21 he Darkening Glass, p. 86. More precise comparisons might be made between Ruskin and the so-called counter-relativists of the late 19th and early 20th centuries, Georg Simmel (1858–1915), Heinrich Rickert (1863–1936), Max Scheler (1874–1928), and Ernst Troeltsch (1865–1923), who believed, in Maurice Mandelbaum's words, that “the complete nature of a historical account is determined by values.” See Mandelbaum, The Problem of Historical Knowledge: An Answer to Relativism (New York: Liveright, 1938), p. 120. Ruskin had little of what could be called a philosophical understanding of history, but a good deal of Ruskin's work during the 1850's discloses a number of presuppositions that these writers would later develop into coherent principles. I would argue, for example, that Ruskin would have shared Simmel's belief that “the category of meaningfulness [is] the ultimate category of historical understanding.” As Mandelbaum says, in Simmel's view “the whole nature of the knowing activity is to bring intelligibility into the formless and hence unintelligible realm of mere experience. And historical understanding, which is by nature the apprehension of the development of psychical content, must proceed by selecting its material on the basis of the meaningfulness of that development as a whole. A history such as the history of European painting would therefore be so constructed as to show the significance of each aspect of the European spirit for the development of that spirit itself” (p. 111). I think that this describes in a general way the intellectual design of The Stones of Venice.

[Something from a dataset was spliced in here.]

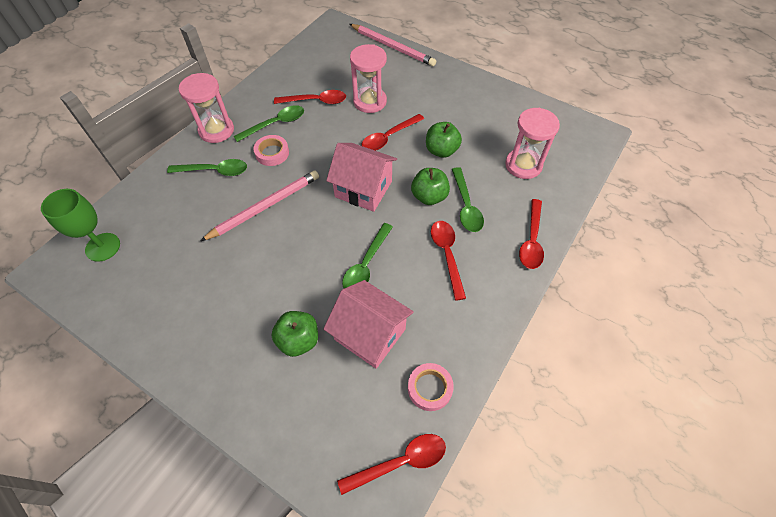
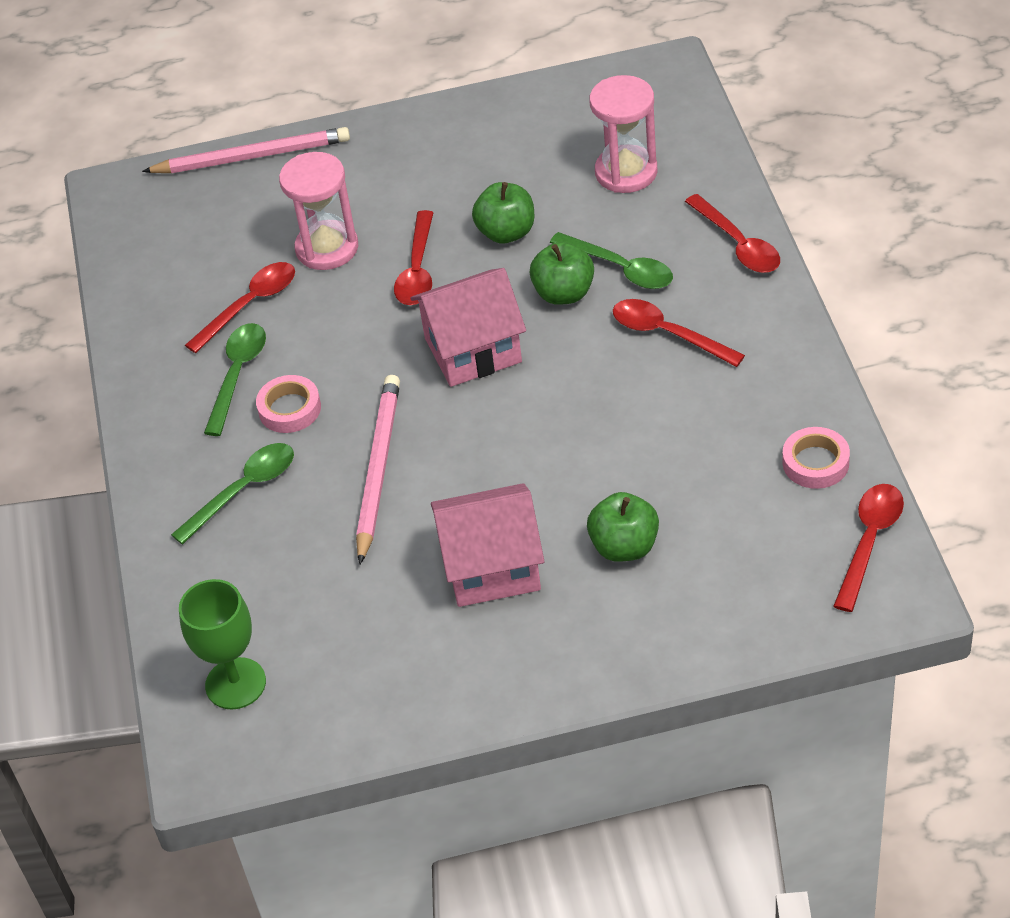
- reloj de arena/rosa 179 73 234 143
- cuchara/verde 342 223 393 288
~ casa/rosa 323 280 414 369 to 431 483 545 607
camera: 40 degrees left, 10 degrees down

22 See The Stones of Venice ii (x, 215–39).

23 The Prelude; or, Growth of a Poet's Mind, ed. Ernest de Selincourt (Oxford: Clarendon, 1926), p. 74, Bk. ii, 1. 309, p. 207, Bk. vi, 1. 639.

24 See Modern Painters v, “The Stem”: “It is the knowledge of the mode in which such change may take place which forms the true natural history of trees;—or, more accurately, their moral history. An animal is born with so many limbs, and a head of such a shape. That is, strictly speaking, not its history, but one fact of its history: a fact of which no other account can be given than that it was so appointed. But a tree is born without a head. It has got to make its own head. It is born like a little family from which a great nation is to spring; and at a certain time, under peculiar circumstances, this nation, every individual of which remains the same in nature and temper, yet gives itself a new political constitution, and sends out branch colonies, which enforce forms of law and life entirely different from those of the parent state. That is the history of the state. It is also the history of a tree” (vii, 73).

25 “Mont Blanc,” 11. 96–97. Poetical Works, ed. Thomas Hutchinson and G. M. Matthews (London: Oxford Univ. Press, 1970), p. 534.